For the data below, transcribe the part that opens with the line containing "1月19日今日は何の日？" and closes with the line containing "تحقيق أفضل النتائج", exactly and with no pictures.

Data listing
# # # # # # #

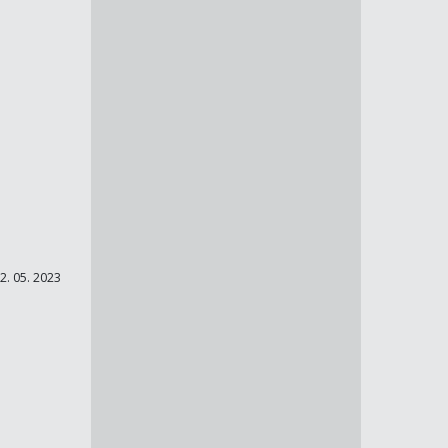
2. 05. 2023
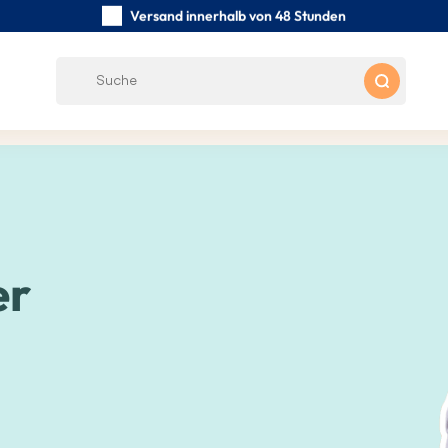
Versand innerhalb von 48 Stunden
Sorgfältig handgefertigte
Kundenbewertungen:
0/5
Kostenloser Versand ab 39 €
er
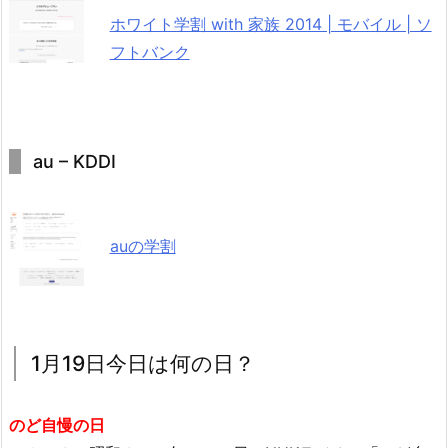
ホワイト学割 with 家族 2014 | モバイル | ソ
フトバンク
au – KDDI
auの学割
1月19日今日は何の日？
のど自慢の日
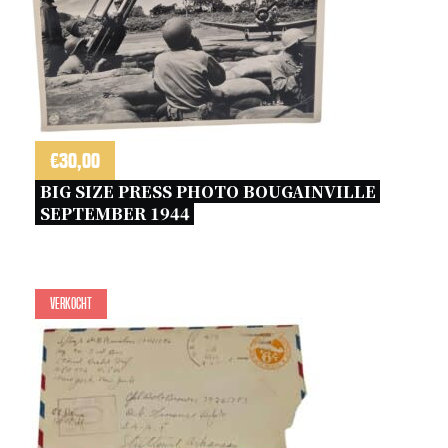
€
30,00
BIG SIZE PRESS PHOTO BOUGAINVILLE 
SEPTEMBER 1944 
Verkocht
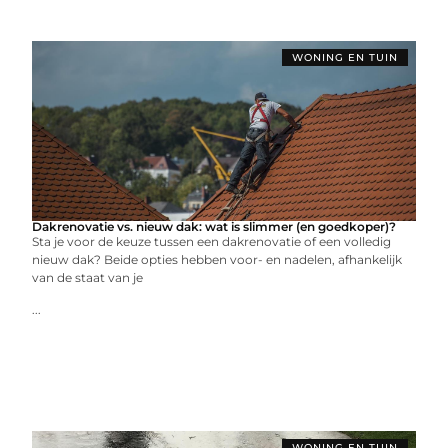
WONING EN TUIN
Dakrenovatie vs. nieuw dak: wat is slimmer (en goedkoper)?
Sta je voor de keuze tussen een dakrenovatie of een volledig
nieuw dak? Beide opties hebben voor- en nadelen, afhankelijk
van de staat van je
...
WONING EN TUIN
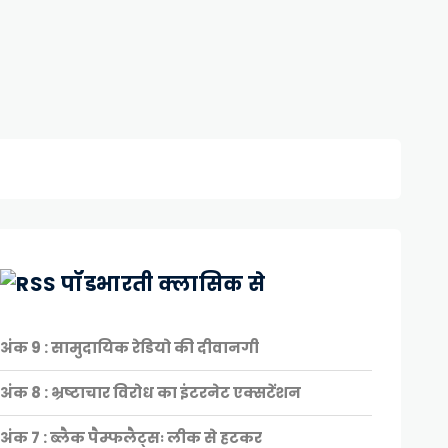
पॉडभारती क्लासिक से
अंक 9 : सामुदायिक रेडियो की दीवानगी
अंक 8 : भ्रष्टाचार विरोध का इंटरनेट एक्सटेंशन
अंक 7 : ब्लैक पैम्फलैट्सः लीक से हटकर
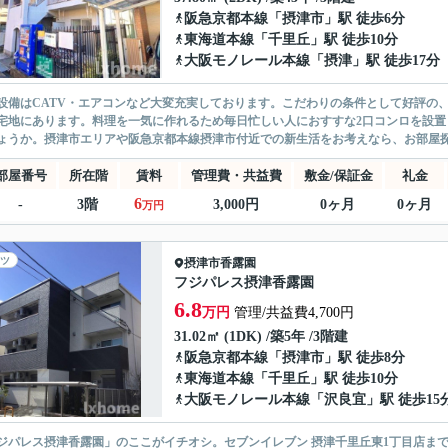
阪急京都本線
「
摂津市
」駅 徒歩6分
東海道本線
「
千里丘
」駅 徒歩10分
大阪モノレール本線
「
摂津
」駅 徒歩17分
設備はCATV・エアコンなど大変充実しております。こだわりの条件として好評の
宅地にあります。料理を一気に作れるため毎日忙しい人におすすな2口コンロを設置
ょうか。摂津市エリアや阪急京都本線摂津市付近での新生活をお考えなら、お部屋探し
部屋番号
所在階
賃料
管理費・共益費
敷金/保証金
礼金
6
-
3階
3,000円
0ヶ月
0ヶ月
万円
ツ
摂津市
香露園
フジパレス摂津香露園
6.8
万円
管理/共益費4,700円
31.02㎡ (1DK) /築5年 /3階建
阪急京都本線
「
摂津市
」駅 徒歩8分
東海道本線
「
千里丘
」駅 徒歩10分
大阪モノレール本線
「
沢良宜
」駅 徒歩15
ジパレス摂津香露園」のここがイチオシ。セブンイレブン 摂津千里丘東1丁目店ま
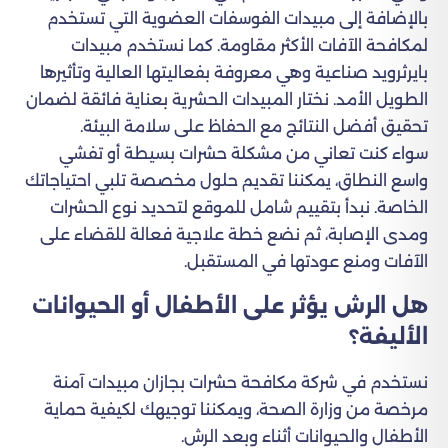
بالإضافة إلى مبيدات الفوسفات العضوية التي تستخدم
لمكافحة الآفات الأكثر مقاومة. كما نستخدم مبيدات
بايرثرويد صناعية وهي معروفة بفعاليتها العالية وتأثيرها
الطويل الأمد. نختار المبيدات الحشرية بعناية فائقة لضمان
تحقيق أفضل النتائج مع الحفاظ على سلامة البيئة.
سواء كنت تعاني من مشكلة حشرات بسيطة أو تفشي
واسع النطاق، يمكننا تقديم حلول مخصصة تلبي احتياجاتك
الخاصة. نبدأ بتقييم شامل للموقع لتحديد نوع الحشرات
ومدى الإصابة، ثم نضع خطة علاجية فعالة للقضاء على
الآفات ومنع عودتها في المستقبل.
هل الرش يؤثر على الأطفال أو الحيوانات
الأليفة؟
نستخدم في شركة مكافحة حشرات بجازان مبيدات آمنة
مرخصة من وزارة الصحة، ويمكننا توجيهك لكيفية حماية
الأطفال والحيوانات أثناء وبعد الرش.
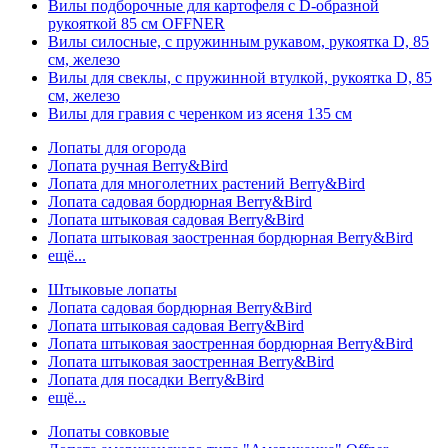
Вилы подборочные для картофеля с D-образной
рукояткой 85 см OFFNER
Вилы силосные, с пружинным рукавом, рукоятка D, 85
см, железо
Вилы для свеклы, с пружинной втулкой, рукоятка D, 85
см, железо
Вилы для гравия с черенком из ясеня 135 см
Лопаты для огорода
Лопата ручная Berry&Bird
Лопата для многолетних растений Berry&Bird
Лопата садовая бордюрная Berry&Bird
Лопата штыковая садовая Berry&Bird
Лопата штыковая заостренная бордюрная Berry&Bird
ещё...
Штыковые лопаты
Лопата садовая бордюрная Berry&Bird
Лопата штыковая садовая Berry&Bird
Лопата штыковая заостренная бордюрная Berry&Bird
Лопата штыковая заостренная Berry&Bird
Лопата для посадки Berry&Bird
ещё...
Лопаты совковые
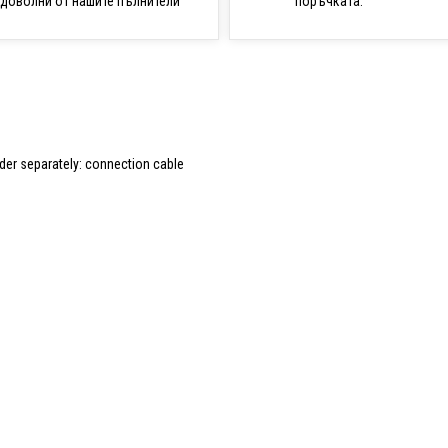
поръчката.
доволни от нашите пълнители
rder separately: connection cable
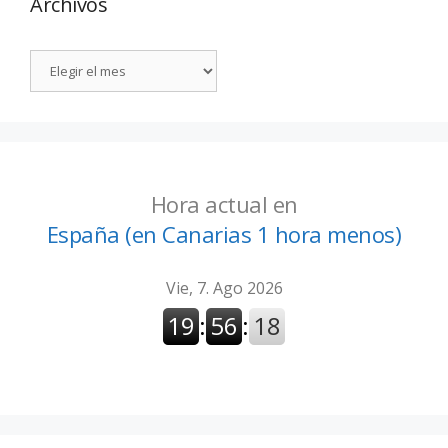
Archivos
Hora actual en
España (en Canarias 1 hora menos)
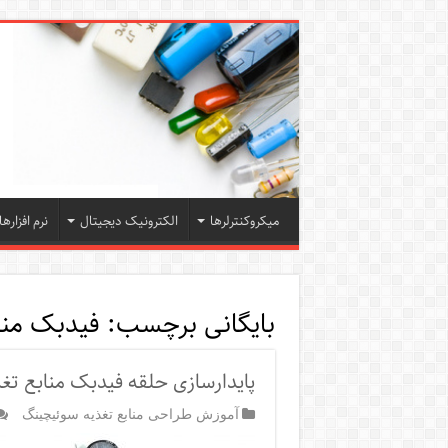
میکروکنترلرها
الکترونیک دیجیتال
نرم افزارها
بایگانی برچسب:
فیدبک من
پایدارسازی حلقه فیدبک منابع تغ
آموزش طراحی منابع تغذیه سوئیچینگ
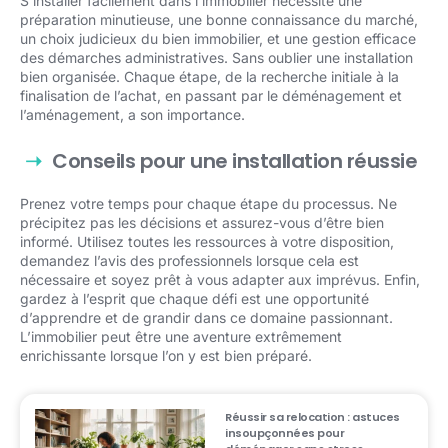
S’installer facilement dans l’immobilier nécessite une
préparation minutieuse, une bonne connaissance du marché,
un choix judicieux du bien immobilier, et une gestion efficace
des démarches administratives. Sans oublier une installation
bien organisée. Chaque étape, de la recherche initiale à la
finalisation de l’achat, en passant par le déménagement et
l’aménagement, a son importance.
Conseils pour une installation réussie
Prenez votre temps pour chaque étape du processus. Ne
précipitez pas les décisions et assurez-vous d’être bien
informé. Utilisez toutes les ressources à votre disposition,
demandez l’avis des professionnels lorsque cela est
nécessaire et soyez prêt à vous adapter aux imprévus. Enfin,
gardez à l’esprit que chaque défi est une opportunité
d’apprendre et de grandir dans ce domaine passionnant.
L’immobilier peut être une aventure extrêmement
enrichissante lorsque l’on y est bien préparé.
Réussir sa relocation : astuces
insoupçonnées pour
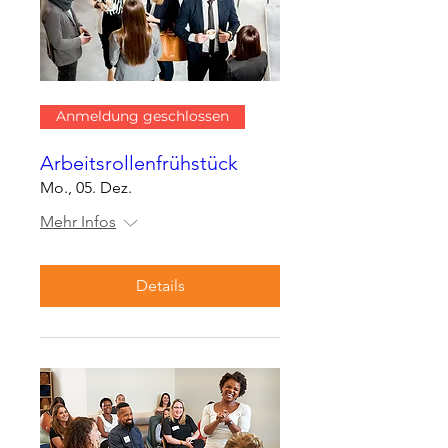
Anmeldung geschlossen
Arbeitsrollenfrühstück
Mo., 05. Dez.
Mehr Infos
Details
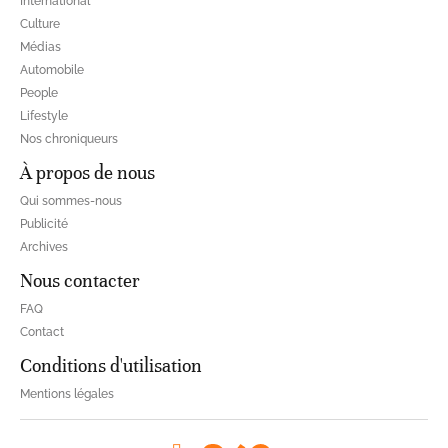
International
Culture
Médias
Automobile
People
Lifestyle
Nos chroniqueurs
À propos de nous
Qui sommes-nous
Publicité
Archives
Nous contacter
FAQ
Contact
Conditions d'utilisation
Mentions légales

# # # # # # #

Answer for the task
1月19日今日は何の日？
のど自慢の日
€
30,00
BIG SIZE PRESS PHOTO BOUGAINVILLE 
SEPTEMBER 1944 
Verkocht
WONING EN TUIN
Dakrenovatie vs. nieuw dak: wat is slimmer (en goedkoper)?
Sta je voor de keuze tussen een dakrenovatie of een volledig
nieuw dak? Beide opties hebben voor- en nadelen, afhankelijk
van de staat van je
...
WONING EN TUIN
पॉडभारती क्लासिक से
अंक 9 : सामुदायिक रेडियो की दीवानगी
अंक 8 : भ्रष्टाचार विरोध का इंटरनेट एक्सटेंशन
अंक 7 : ब्लैक पैम्फलैट्सः लीक से हटकर
阪急京都本線
「
摂津市
」駅 徒歩6分
東海道本線
「
千里丘
」駅 徒歩10分
大阪モノレール本線
「
摂津
」駅 徒歩17分
設備はCATV・エアコンなど大変充実しております。こだわりの条件として好評の
宅地にあります。料理を一気に作れるため毎日忙しい人におすすな2口コンロを設置
ょうか。摂津市エリアや阪急京都本線摂津市付近での新生活をお考えなら、お部屋探し
部屋番号
所在階
賃料
管理費・共益費
敷金/保証金
礼金
6
-
3階
3,000円
0ヶ月
0ヶ月
万円
ツ
摂津市
香露園
フジパレス摂津香露園
6.8
万円
管理/共益費4,700円
31.02㎡ (1DK) /築5年 /3階建
阪急京都本線
「
摂津市
」駅 徒歩8分
東海道本線
「
千里丘
」駅 徒歩10分
大阪モノレール本線
「
沢良宜
」駅 徒歩15
ジパレス摂津香露園」のここがイチオシ。セブンイレブン 摂津千里丘東1丁目店ま
بالإضافة إلى مبيدات الفوسفات العضوية التي تستخدم
لمكافحة الآفات الأكثر مقاومة. كما نستخدم مبيدات
بايرثرويد صناعية وهي معروفة بفعاليتها العالية وتأثيرها
الطويل الأمد. نختار المبيدات الحشرية بعناية فائقة لضمان
تحقيق أفضل النتائج مع الحفاظ على سلامة البيئة.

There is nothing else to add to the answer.